Text passage
* Begin *

Interrupt Performance Considerations in DotNet (C#)

Posted in software by Christopher R. Wirz on Thu Jun 20 2019

We were implementing a message queue (maybe to get away from ActiveMQ or SignalR) when it dawned on us that C#'s Queue<T>.Dequeue() method throws an exception when there is nothing in the queue. In the initial Pull Request to fix the bug, a try-catch was put around Dequeue(), but that means using the interrupt pattern...

The interrupt pattern is often viewed as being slower, so the goal would be write an implementation to avoid raising an exception or handling one. Basically, this method would Try to Dequeue and return false if it could not.
Let's try a few approaches to the TryDequeue implementation:


namespace System.Collections.Generic
{
    /// <summary>
    /// Extensions on Queue
    /// </summary>
    public static class QueueExtensions
    {
        /// <summary>
        /// Performs a Dequeue first checking count
        /// </summary>
        /// <typeparam name="T">The type</typeparam>
        /// <param name="queue">The Queue</param>
        /// <param name="result">The result</param>
        /// <returns>True if result found</returns>
        public static bool TryDequeueCount<T>(this Queue<T> queue, out T result)
        {
            if ((queue?.Count ?? 0) > 0)
            {
                result = queue.Dequeue();
                return true;
            }
            result = default;
            return false;
        }

        /// <summary>
        /// Performs a Dequeue using the enumerator to check if possible
        /// </summary>
        /// <typeparam name="T">The type</typeparam>
        /// <param name="queue">The Queue</param>
        /// <param name="result">The result</param>
        /// <returns>True if result found</returns>
        public static bool TryDequeueEnumerator<T>(this Queue<T> queue, out T result)
        {
            if (queue?.GetEnumerator().MoveNext() == true)
            {
                result = queue.Dequeue();
                return true;
            }
            result = default;
            return false;
        }

        /// <summary>
        /// Performs a Dequeue catching any exceptions
        /// </summary>
        /// <typeparam name="T">The type</typeparam>
        /// <param name="queue">The Queue</param>
        /// <param name="result">The result</param>
        /// <returns>True if result found</returns>
        public static bool TryDequeueThrow<T>(this Queue<T> queue, out T result)

* End *

What to work on
- 1) List every method name declared in the code of the post on interrupt performance in C#.
- 2) Return each line of the entries below that contains the string "collectors", matching case exactly.

Data extract
* Begin *

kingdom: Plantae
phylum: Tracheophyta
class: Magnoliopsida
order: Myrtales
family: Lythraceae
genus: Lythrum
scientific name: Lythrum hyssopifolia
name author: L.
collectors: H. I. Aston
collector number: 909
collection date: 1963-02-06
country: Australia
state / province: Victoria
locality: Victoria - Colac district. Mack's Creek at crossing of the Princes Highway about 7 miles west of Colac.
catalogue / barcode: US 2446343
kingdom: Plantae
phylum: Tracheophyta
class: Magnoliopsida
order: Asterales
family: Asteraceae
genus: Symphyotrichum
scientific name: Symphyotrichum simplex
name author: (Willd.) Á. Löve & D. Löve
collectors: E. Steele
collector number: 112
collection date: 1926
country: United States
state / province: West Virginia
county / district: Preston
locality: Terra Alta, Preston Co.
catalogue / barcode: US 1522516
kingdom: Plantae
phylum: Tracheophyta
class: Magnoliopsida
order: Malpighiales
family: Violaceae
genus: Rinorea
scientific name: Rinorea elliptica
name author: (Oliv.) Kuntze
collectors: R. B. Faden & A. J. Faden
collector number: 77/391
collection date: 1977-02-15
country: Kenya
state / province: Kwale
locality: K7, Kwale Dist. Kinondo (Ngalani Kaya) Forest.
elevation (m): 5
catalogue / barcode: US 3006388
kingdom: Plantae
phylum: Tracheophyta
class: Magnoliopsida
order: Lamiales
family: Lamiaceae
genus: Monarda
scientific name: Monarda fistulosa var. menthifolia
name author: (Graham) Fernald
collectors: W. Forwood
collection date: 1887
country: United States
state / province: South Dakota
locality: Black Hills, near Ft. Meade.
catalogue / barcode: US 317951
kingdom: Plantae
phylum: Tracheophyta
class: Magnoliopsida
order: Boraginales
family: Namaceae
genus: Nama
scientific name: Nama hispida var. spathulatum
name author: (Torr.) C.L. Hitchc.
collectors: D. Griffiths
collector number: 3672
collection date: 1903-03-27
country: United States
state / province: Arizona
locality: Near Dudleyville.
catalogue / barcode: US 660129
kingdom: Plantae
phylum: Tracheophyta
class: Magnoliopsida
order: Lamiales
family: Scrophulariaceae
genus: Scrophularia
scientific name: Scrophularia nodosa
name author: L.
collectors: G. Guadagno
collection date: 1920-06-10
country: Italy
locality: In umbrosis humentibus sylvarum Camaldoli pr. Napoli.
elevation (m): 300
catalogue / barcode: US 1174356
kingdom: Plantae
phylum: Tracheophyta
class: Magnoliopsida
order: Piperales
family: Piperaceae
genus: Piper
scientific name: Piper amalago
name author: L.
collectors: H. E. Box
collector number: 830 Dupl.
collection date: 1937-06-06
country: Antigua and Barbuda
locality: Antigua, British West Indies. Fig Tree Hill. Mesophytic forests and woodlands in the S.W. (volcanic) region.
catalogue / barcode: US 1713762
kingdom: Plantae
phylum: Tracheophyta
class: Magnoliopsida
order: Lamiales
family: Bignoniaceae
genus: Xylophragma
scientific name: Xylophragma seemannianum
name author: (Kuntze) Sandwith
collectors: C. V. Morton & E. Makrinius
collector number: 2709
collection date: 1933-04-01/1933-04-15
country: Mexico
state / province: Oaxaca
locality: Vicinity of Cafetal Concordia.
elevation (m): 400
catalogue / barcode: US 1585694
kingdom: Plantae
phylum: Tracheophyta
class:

* End *

Task-by-task solutions
- 1) TryDequeueCount, TryDequeueEnumerator, TryDequeueThrow

- 2)
collectors: H. I. Aston
collectors: E. Steele
collectors: R. B. Faden & A. J. Faden
collectors: W. Forwood
collectors: D. Griffiths
collectors: G. Guadagno
collectors: H. E. Box
collectors: C. V. Morton & E. Makrinius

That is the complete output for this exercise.